SUPPLIED DATA

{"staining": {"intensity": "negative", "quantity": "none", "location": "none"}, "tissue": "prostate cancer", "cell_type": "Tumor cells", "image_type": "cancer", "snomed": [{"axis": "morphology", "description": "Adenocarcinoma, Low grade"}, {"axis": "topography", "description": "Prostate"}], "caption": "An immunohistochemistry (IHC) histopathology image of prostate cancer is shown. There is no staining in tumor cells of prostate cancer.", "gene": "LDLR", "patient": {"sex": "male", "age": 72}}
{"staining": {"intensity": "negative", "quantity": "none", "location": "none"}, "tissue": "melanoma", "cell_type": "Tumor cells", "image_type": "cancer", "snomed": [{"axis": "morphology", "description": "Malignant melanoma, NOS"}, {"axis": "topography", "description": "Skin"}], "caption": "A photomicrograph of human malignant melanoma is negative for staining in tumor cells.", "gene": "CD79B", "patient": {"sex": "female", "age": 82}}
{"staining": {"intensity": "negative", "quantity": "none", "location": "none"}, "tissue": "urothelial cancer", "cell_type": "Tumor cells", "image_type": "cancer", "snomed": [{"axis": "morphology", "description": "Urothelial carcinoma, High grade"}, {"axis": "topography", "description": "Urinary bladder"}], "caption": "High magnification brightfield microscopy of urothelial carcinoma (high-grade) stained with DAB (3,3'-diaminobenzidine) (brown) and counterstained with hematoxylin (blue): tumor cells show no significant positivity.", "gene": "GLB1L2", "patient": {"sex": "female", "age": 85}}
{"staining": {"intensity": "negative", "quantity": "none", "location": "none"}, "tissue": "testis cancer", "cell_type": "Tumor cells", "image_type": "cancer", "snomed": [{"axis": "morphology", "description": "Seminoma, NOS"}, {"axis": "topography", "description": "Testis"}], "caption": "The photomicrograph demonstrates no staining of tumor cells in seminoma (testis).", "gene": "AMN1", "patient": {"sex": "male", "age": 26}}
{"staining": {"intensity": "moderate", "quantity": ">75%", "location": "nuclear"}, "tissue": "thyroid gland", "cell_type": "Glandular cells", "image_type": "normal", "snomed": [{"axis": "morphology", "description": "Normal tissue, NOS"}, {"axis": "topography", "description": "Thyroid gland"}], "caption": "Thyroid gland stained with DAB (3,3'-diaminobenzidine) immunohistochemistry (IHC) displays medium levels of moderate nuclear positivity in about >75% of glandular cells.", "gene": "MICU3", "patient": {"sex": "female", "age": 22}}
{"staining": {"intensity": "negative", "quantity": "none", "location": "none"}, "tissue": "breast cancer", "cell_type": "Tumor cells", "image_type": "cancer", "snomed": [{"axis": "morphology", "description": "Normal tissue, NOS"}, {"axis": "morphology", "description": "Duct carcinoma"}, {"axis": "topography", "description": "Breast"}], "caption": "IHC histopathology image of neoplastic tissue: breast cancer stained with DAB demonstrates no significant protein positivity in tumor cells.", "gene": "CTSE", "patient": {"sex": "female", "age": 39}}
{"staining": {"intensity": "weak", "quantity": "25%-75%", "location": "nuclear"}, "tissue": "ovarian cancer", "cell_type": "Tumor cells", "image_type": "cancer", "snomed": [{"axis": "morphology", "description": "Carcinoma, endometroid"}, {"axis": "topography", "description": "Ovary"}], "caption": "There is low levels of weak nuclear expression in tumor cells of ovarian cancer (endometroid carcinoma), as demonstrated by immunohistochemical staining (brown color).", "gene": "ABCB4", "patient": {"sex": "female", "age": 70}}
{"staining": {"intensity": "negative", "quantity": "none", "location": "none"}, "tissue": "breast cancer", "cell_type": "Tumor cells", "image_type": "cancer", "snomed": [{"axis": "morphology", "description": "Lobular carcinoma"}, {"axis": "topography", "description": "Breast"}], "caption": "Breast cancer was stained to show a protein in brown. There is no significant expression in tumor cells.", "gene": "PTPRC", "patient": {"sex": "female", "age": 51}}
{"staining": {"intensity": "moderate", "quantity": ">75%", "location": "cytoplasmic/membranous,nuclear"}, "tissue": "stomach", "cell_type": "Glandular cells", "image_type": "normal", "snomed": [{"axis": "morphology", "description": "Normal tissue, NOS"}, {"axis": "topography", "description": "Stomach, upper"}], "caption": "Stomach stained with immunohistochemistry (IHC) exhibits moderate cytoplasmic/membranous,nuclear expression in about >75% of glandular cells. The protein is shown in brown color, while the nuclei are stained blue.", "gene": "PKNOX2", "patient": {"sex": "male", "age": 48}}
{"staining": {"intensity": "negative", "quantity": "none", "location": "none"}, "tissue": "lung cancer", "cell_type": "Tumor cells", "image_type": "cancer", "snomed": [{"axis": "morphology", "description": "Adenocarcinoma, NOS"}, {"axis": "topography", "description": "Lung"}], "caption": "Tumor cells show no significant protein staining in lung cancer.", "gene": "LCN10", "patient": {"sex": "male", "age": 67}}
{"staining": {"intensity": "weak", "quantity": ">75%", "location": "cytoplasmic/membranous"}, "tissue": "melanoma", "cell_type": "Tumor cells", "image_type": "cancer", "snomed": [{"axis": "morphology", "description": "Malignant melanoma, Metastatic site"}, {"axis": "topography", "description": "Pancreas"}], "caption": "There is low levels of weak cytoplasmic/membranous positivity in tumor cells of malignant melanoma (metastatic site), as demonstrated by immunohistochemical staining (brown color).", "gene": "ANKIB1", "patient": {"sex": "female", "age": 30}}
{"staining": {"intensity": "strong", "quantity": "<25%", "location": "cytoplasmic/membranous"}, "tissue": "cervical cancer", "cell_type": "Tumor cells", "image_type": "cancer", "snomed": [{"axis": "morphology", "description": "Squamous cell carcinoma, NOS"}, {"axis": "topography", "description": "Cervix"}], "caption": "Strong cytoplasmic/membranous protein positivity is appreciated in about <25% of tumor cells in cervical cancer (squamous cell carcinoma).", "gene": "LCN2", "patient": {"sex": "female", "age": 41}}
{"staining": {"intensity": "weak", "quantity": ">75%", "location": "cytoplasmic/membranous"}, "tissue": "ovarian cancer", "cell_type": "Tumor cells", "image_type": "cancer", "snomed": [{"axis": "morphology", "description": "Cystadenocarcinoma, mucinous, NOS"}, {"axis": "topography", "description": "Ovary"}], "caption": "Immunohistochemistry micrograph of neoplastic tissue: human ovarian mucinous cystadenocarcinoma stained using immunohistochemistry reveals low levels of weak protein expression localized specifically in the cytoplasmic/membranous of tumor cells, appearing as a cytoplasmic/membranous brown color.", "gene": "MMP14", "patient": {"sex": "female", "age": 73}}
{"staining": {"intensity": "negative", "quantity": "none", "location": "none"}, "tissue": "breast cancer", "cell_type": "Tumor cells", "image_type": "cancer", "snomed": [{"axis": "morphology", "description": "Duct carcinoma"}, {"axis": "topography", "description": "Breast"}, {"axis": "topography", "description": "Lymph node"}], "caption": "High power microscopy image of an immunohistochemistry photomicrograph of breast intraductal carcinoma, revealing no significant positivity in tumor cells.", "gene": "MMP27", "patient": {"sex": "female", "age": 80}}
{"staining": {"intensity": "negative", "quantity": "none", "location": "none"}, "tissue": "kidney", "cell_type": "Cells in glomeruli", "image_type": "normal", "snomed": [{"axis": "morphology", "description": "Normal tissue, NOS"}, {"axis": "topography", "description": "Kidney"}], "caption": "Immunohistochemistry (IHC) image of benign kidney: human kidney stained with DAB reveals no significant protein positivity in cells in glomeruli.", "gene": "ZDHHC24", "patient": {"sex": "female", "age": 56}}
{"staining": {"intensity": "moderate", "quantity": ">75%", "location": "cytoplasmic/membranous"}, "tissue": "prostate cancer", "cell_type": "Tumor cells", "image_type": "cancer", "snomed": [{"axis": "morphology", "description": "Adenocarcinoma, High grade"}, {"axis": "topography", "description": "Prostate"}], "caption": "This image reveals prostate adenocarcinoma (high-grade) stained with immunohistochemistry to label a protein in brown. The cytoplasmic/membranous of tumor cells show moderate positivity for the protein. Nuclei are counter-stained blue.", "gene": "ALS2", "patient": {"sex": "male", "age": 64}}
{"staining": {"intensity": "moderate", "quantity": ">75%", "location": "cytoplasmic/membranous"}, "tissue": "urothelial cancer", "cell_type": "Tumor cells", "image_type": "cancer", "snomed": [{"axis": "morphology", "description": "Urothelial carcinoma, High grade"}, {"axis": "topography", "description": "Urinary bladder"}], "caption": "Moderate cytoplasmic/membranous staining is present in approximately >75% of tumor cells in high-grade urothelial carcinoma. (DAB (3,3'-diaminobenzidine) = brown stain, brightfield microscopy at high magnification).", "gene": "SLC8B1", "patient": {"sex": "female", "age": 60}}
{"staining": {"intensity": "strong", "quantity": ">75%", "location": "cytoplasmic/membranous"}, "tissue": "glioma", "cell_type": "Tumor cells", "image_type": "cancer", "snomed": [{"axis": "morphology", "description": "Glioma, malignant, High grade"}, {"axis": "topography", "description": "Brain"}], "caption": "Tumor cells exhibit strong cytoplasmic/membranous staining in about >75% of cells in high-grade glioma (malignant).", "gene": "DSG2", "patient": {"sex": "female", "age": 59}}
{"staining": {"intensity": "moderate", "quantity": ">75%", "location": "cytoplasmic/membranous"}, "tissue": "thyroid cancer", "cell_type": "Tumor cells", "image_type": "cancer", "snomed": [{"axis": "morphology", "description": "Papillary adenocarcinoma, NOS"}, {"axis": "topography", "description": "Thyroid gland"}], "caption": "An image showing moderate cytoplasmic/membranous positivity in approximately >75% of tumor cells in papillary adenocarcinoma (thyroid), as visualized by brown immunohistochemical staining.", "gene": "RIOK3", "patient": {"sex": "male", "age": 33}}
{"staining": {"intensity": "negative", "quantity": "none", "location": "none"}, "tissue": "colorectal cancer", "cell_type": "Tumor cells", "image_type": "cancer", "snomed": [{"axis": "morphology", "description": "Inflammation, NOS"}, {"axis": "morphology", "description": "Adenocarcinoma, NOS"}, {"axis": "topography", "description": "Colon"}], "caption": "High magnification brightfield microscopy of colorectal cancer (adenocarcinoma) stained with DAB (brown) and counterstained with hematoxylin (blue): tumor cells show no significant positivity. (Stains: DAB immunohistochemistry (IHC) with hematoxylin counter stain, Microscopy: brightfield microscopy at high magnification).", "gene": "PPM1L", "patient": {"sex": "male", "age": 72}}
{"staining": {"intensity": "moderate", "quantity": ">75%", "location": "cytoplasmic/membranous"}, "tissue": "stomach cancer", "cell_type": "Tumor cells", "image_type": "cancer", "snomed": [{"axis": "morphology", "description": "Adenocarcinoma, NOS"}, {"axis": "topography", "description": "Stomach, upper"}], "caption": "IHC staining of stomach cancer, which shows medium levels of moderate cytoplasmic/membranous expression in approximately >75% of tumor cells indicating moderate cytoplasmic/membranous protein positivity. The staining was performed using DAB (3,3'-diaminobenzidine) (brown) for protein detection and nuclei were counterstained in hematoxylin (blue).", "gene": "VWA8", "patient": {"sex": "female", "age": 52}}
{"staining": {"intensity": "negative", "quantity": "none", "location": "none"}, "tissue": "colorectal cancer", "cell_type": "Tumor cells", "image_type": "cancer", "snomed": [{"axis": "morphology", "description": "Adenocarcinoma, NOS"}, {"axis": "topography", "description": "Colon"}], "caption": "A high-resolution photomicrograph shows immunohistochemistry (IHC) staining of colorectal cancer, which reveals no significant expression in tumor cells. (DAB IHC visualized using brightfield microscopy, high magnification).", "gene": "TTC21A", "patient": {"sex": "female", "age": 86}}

ASSIGNMENT
Above are the records; from them, give again exactly the lines from the one containing "cells exhibit strong" to the one containing "microscopy of colorectal", both lines included, and nothing more.

OUTPUT FOR THIS TASK
{"staining": {"intensity": "strong", "quantity": ">75%", "location": "cytoplasmic/membranous"}, "tissue": "glioma", "cell_type": "Tumor cells", "image_type": "cancer", "snomed": [{"axis": "morphology", "description": "Glioma, malignant, High grade"}, {"axis": "topography", "description": "Brain"}], "caption": "Tumor cells exhibit strong cytoplasmic/membranous staining in about >75% of cells in high-grade glioma (malignant).", "gene": "DSG2", "patient": {"sex": "female", "age": 59}}
{"staining": {"intensity": "moderate", "quantity": ">75%", "location": "cytoplasmic/membranous"}, "tissue": "thyroid cancer", "cell_type": "Tumor cells", "image_type": "cancer", "snomed": [{"axis": "morphology", "description": "Papillary adenocarcinoma, NOS"}, {"axis": "topography", "description": "Thyroid gland"}], "caption": "An image showing moderate cytoplasmic/membranous positivity in approximately >75% of tumor cells in papillary adenocarcinoma (thyroid), as visualized by brown immunohistochemical staining.", "gene": "RIOK3", "patient": {"sex": "male", "age": 33}}
{"staining": {"intensity": "negative", "quantity": "none", "location": "none"}, "tissue": "colorectal cancer", "cell_type": "Tumor cells", "image_type": "cancer", "snomed": [{"axis": "morphology", "description": "Inflammation, NOS"}, {"axis": "morphology", "description": "Adenocarcinoma, NOS"}, {"axis": "topography", "description": "Colon"}], "caption": "High magnification brightfield microscopy of colorectal cancer (adenocarcinoma) stained with DAB (brown) and counterstained with hematoxylin (blue): tumor cells show no significant positivity. (Stains: DAB immunohistochemistry (IHC) with hematoxylin counter stain, Microscopy: brightfield microscopy at high magnification).", "gene": "PPM1L", "patient": {"sex": "male", "age": 72}}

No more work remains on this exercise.